従来のfunctionキーワードを使った関数宣言と比較して、アロー関数はいくつかの特徴があります。

  • functionキーワードが不要。
  • 引数が1つの場合は括弧()を省略可能。
  • 処理が1行の場合は{}returnを省略可能。
  • thisの挙動が従来の関数とは異なり、定義されたスコープのthisを継承する(レキシカルthis)。

const studentData = [
  ['Alice', 85],
  ['Bob', 92],
  ['Charlie', 78]
];

// フィルタリング: 点数が90点以上の生徒を抽出
const highAchievers = studentData.filter(student => student[1] >= 90);
console.log('高得点者:', highAchievers);
// 出力: [['Bob', 92]]

// マッピング: 生徒の名前だけを抽出
const studentNames = studentData.map(student => student[0]);
console.log('生徒の名前:', studentNames);
// 出力: ['Alice', 'Bob', 'Charlie']

このように、アロー関数は2次元配列の各要素に対する反復処理を、非常にすっきりと表現するのに役立ちます。短い記述で意図が明確になるため、コードの可読性と保守性が向上します。

3. 分割代入によるデータ抽出

分割代入(Destructuring assignment)は、配列やオブジェクトから値を抽出し、個別の変数に割り当てるための便利な構文です。2次元配列を扱う際にも、特定の行やその中の要素を効率的に抽出するのに役立ちます。これにより、コードの冗長性を減らし、より簡潔で理解しやすい変数割り当てが可能になります。

特に、配列の要素が複数の意味を持つ場合、分割代入を使ってそれぞれの意味に応じた変数名を割り当てることで、コードの可読性が格段に向上します。
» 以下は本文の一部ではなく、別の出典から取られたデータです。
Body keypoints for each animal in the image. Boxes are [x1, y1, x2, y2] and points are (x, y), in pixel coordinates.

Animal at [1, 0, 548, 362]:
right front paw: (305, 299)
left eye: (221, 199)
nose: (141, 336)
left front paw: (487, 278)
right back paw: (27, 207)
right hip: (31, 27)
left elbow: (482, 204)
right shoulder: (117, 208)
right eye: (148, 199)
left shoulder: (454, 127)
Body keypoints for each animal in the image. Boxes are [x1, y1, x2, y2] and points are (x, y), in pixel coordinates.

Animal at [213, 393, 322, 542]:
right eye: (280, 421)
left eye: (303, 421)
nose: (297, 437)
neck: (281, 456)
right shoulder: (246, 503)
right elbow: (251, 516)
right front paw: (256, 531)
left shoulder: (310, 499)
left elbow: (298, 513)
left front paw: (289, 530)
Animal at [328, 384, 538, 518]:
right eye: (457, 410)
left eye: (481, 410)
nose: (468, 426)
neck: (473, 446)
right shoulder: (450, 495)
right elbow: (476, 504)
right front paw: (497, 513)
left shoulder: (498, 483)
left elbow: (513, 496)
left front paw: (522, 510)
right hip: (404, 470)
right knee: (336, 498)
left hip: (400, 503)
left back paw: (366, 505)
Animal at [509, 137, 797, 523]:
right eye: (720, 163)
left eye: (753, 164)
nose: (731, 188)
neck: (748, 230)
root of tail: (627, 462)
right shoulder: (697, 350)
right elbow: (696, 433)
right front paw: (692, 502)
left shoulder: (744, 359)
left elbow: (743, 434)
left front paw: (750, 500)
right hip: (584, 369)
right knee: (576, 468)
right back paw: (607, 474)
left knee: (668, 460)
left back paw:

const employee = ['John Doe', 'Software Engineer', 60000];

// 配列の要素を個別の変数に分割代入
const [name, position, salary] = employee;

console.log(`名前: ${name}`);       // 出力: 名前: John Doe
console.log(`役職: ${position}`);    // 出力: 役職: Software Engineer
console.log(`給与: $${salary}`);    // 出力: 給与: $60000

// 2次元配列の特定の行を抽出し、さらにその要素を分割代入
const teams = [
  ['Alpha', 'Alice', 'Bob'],
  ['Beta', 'Charlie', 'David']
];

const [, teamBeta] = teams; // 2番目のチームを抽出
const [, leaderBeta, memberBeta] = teamBeta; // teamBetaの要素を分割代入

console.log(`Betaチームのリーダー: ${leaderBeta}`); // 出力: Betaチームのリーダー: Charlie

分割代入は、関数から複数の値を返す場合や、配列の特定のインデックスの要素にアクセスする際に特に強力です。スプレッド構文やアロー関数と組み合わせることで、JavaScriptでのデータ処理をより効率的かつエレガントに行うことができます。これらのモダンなJavaScriptの機能は、2次元配列だけでなく、あらゆるデータ構造の操作において、開発の生産性を大きく向上させるでしょう。